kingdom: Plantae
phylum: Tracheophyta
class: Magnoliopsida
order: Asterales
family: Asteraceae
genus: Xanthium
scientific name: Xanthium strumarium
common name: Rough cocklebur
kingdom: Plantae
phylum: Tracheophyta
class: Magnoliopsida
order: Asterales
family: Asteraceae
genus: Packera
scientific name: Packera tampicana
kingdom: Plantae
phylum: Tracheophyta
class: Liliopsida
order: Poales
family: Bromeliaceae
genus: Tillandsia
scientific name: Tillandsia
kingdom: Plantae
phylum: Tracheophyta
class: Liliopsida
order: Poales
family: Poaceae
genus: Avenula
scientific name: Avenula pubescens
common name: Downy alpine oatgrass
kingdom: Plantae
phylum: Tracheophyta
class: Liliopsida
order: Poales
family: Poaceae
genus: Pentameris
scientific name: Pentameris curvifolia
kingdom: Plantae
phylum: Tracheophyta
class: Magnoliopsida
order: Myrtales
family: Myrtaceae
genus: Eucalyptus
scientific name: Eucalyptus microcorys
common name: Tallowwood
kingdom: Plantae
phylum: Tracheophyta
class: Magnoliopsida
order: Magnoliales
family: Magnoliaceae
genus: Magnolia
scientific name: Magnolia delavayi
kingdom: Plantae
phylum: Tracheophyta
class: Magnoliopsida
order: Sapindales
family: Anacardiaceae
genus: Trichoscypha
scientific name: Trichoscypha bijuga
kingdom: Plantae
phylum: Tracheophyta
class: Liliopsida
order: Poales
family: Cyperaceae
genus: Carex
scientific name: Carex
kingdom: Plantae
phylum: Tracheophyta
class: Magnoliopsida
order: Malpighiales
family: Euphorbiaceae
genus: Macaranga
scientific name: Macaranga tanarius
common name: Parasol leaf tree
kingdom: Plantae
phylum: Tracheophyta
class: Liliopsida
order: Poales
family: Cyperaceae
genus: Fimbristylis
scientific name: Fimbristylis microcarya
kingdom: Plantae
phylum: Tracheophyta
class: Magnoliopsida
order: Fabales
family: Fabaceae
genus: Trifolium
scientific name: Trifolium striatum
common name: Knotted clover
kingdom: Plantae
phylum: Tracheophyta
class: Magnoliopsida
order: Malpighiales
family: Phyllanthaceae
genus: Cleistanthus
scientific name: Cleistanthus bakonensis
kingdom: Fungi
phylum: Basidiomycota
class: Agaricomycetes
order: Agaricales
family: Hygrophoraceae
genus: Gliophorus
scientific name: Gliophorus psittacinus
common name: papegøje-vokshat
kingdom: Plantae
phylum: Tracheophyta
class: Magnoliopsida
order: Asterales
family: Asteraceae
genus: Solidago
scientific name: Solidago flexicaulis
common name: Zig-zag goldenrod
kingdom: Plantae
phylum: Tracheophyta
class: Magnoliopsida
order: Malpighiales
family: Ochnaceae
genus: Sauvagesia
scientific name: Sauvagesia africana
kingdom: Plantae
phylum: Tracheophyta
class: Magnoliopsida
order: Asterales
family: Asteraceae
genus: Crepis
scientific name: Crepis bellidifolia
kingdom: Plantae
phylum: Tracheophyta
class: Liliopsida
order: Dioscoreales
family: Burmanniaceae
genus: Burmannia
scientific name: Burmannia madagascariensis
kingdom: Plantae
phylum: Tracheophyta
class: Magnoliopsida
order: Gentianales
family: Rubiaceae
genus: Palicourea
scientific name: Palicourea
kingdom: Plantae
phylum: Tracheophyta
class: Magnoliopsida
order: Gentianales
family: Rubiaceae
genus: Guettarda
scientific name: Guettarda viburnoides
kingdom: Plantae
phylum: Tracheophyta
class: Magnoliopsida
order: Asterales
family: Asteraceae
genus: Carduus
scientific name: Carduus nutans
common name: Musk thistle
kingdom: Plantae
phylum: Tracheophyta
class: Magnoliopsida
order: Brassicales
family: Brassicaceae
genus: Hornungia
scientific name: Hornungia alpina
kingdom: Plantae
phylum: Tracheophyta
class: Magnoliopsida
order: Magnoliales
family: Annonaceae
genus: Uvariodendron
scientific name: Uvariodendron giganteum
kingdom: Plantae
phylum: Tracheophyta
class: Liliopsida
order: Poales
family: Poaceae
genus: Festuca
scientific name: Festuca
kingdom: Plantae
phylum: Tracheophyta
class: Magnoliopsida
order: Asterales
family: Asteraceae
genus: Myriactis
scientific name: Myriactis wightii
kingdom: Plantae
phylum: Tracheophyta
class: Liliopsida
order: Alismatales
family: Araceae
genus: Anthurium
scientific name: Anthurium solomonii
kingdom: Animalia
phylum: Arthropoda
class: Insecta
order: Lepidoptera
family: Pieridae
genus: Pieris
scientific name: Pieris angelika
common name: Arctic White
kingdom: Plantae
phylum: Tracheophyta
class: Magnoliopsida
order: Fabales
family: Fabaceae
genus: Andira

========

▶ [Short exercise] Print the lines again without any change, beginning at the line that contains "genus: Palicourea" and stopping after the line that contains "genus: Festuca".

▶ [Result]
genus: Palicourea
scientific name: Palicourea
kingdom: Plantae
phylum: Tracheophyta
class: Magnoliopsida
order: Gentianales
family: Rubiaceae
genus: Guettarda
scientific name: Guettarda viburnoides
kingdom: Plantae
phylum: Tracheophyta
class: Magnoliopsida
order: Asterales
family: Asteraceae
genus: Carduus
scientific name: Carduus nutans
common name: Musk thistle
kingdom: Plantae
phylum: Tracheophyta
class: Magnoliopsida
order: Brassicales
family: Brassicaceae
genus: Hornungia
scientific name: Hornungia alpina
kingdom: Plantae
phylum: Tracheophyta
class: Magnoliopsida
order: Magnoliales
family: Annonaceae
genus: Uvariodendron
scientific name: Uvariodendron giganteum
kingdom: Plantae
phylum: Tracheophyta
class: Liliopsida
order: Poales
family: Poaceae
genus: Festuca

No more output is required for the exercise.